▶ [DATA TO EXAMINE]:
-*-

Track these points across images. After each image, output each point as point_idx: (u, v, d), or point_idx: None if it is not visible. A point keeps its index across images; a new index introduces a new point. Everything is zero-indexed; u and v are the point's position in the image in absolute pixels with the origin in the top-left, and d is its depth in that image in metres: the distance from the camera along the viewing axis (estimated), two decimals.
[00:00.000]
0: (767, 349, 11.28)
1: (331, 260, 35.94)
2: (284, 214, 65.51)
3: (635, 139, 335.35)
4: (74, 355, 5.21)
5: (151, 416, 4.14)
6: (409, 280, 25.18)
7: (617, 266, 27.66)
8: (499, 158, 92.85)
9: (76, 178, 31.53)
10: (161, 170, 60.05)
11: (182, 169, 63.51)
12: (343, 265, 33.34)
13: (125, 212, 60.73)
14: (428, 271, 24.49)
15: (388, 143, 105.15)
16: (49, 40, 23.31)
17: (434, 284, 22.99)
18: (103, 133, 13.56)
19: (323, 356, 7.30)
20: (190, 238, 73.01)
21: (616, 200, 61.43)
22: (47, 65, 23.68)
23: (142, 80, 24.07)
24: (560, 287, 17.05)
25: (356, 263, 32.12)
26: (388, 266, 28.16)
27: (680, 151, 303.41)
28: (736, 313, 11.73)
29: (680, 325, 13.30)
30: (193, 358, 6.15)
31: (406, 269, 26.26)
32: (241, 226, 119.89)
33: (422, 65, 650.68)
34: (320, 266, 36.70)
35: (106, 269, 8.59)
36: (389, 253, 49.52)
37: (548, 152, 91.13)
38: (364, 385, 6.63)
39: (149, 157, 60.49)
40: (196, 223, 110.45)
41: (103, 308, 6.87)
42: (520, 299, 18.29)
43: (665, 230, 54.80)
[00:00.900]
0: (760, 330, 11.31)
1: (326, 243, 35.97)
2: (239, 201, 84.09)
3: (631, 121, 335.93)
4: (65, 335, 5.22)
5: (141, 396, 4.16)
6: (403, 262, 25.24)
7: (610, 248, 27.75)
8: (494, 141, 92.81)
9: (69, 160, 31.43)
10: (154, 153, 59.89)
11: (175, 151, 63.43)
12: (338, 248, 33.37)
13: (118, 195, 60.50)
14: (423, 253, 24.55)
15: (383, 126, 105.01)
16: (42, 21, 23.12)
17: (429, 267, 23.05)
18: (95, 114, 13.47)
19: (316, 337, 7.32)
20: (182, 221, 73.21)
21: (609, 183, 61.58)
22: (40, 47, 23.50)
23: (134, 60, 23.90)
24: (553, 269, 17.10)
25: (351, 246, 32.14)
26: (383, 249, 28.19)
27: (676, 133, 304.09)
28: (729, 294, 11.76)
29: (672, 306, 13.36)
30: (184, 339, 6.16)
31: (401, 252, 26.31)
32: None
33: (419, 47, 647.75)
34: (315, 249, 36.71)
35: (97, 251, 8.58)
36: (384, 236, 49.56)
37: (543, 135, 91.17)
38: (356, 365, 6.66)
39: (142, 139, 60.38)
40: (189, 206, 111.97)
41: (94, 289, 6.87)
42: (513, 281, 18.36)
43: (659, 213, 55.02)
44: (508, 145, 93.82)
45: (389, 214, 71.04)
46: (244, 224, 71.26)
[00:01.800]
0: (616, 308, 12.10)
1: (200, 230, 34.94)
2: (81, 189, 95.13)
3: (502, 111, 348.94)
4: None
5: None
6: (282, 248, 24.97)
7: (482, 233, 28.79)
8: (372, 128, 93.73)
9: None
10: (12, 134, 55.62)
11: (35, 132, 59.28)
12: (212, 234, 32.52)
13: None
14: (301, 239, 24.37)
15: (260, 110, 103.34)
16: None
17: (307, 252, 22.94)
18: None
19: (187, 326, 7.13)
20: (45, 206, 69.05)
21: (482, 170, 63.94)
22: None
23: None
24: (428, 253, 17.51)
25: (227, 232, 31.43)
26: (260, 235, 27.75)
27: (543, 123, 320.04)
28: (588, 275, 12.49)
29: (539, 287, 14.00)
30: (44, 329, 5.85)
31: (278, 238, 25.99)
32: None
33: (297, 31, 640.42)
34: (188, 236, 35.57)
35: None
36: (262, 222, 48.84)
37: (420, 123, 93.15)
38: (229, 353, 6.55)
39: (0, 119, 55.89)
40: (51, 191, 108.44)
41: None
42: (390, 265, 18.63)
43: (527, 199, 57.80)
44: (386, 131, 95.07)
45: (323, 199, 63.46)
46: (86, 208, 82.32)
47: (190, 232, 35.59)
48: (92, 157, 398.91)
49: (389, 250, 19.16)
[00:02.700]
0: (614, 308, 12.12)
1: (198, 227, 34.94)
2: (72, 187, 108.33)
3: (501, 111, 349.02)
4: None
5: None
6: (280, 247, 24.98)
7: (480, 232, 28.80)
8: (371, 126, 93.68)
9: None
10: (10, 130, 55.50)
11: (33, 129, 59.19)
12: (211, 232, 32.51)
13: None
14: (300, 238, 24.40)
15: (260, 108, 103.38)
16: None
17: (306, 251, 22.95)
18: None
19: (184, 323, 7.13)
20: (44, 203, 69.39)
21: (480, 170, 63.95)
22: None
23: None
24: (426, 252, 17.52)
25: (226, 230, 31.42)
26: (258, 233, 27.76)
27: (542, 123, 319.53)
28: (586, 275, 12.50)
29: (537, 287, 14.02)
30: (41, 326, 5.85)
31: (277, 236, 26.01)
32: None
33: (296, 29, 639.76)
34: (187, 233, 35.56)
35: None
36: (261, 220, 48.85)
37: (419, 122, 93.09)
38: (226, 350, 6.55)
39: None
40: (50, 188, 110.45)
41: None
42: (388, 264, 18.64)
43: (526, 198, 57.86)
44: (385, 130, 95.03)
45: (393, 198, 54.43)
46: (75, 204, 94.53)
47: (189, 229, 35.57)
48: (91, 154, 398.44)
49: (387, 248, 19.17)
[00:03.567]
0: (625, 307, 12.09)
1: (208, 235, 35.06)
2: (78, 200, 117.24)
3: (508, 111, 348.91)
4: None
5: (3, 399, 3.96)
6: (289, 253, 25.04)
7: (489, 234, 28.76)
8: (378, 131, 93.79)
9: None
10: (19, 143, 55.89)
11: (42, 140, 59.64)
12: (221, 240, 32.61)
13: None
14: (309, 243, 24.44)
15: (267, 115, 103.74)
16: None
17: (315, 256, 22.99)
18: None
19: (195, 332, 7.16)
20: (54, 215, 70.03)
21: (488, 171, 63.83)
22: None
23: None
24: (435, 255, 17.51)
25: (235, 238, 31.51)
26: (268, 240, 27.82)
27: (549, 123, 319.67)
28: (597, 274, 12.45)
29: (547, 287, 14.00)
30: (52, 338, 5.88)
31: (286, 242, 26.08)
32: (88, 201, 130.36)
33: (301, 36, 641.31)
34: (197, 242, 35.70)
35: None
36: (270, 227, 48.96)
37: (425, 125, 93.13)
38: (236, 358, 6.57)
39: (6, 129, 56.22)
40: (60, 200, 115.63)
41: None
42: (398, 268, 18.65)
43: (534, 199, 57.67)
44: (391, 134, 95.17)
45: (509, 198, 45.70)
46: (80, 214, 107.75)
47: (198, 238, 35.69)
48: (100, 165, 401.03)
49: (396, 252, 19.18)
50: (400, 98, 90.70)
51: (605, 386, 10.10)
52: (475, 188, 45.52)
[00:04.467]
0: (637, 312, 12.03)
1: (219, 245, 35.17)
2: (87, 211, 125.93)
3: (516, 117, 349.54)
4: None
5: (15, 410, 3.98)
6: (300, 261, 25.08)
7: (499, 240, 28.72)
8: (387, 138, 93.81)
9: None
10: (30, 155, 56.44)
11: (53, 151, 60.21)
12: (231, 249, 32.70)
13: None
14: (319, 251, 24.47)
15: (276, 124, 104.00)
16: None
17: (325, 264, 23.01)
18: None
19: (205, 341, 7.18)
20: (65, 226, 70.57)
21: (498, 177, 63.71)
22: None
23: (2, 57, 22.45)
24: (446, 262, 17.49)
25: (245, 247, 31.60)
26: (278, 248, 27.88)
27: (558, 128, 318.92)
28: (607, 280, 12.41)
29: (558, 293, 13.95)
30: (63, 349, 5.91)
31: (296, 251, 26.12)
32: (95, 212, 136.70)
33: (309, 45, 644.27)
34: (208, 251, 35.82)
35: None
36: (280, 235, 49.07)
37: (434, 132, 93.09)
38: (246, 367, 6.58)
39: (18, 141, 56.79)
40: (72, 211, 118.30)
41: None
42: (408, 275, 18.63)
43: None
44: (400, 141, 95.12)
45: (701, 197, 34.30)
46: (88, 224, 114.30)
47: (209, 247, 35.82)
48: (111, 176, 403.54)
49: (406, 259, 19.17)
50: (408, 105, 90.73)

-*-

▶ [AIM OF THE TASK]:
Please make an exact copy of the lines above from the line with "20: (190, 238, 73.01)" through the line with "43: (665, 230, 54.80)", both ends included.

▶ [RESULT FOR THIS TASK]:
20: (190, 238, 73.01)
21: (616, 200, 61.43)
22: (47, 65, 23.68)
23: (142, 80, 24.07)
24: (560, 287, 17.05)
25: (356, 263, 32.12)
26: (388, 266, 28.16)
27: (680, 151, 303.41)
28: (736, 313, 11.73)
29: (680, 325, 13.30)
30: (193, 358, 6.15)
31: (406, 269, 26.26)
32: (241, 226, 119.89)
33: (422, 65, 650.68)
34: (320, 266, 36.70)
35: (106, 269, 8.59)
36: (389, 253, 49.52)
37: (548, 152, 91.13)
38: (364, 385, 6.63)
39: (149, 157, 60.49)
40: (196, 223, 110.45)
41: (103, 308, 6.87)
42: (520, 299, 18.29)
43: (665, 230, 54.80)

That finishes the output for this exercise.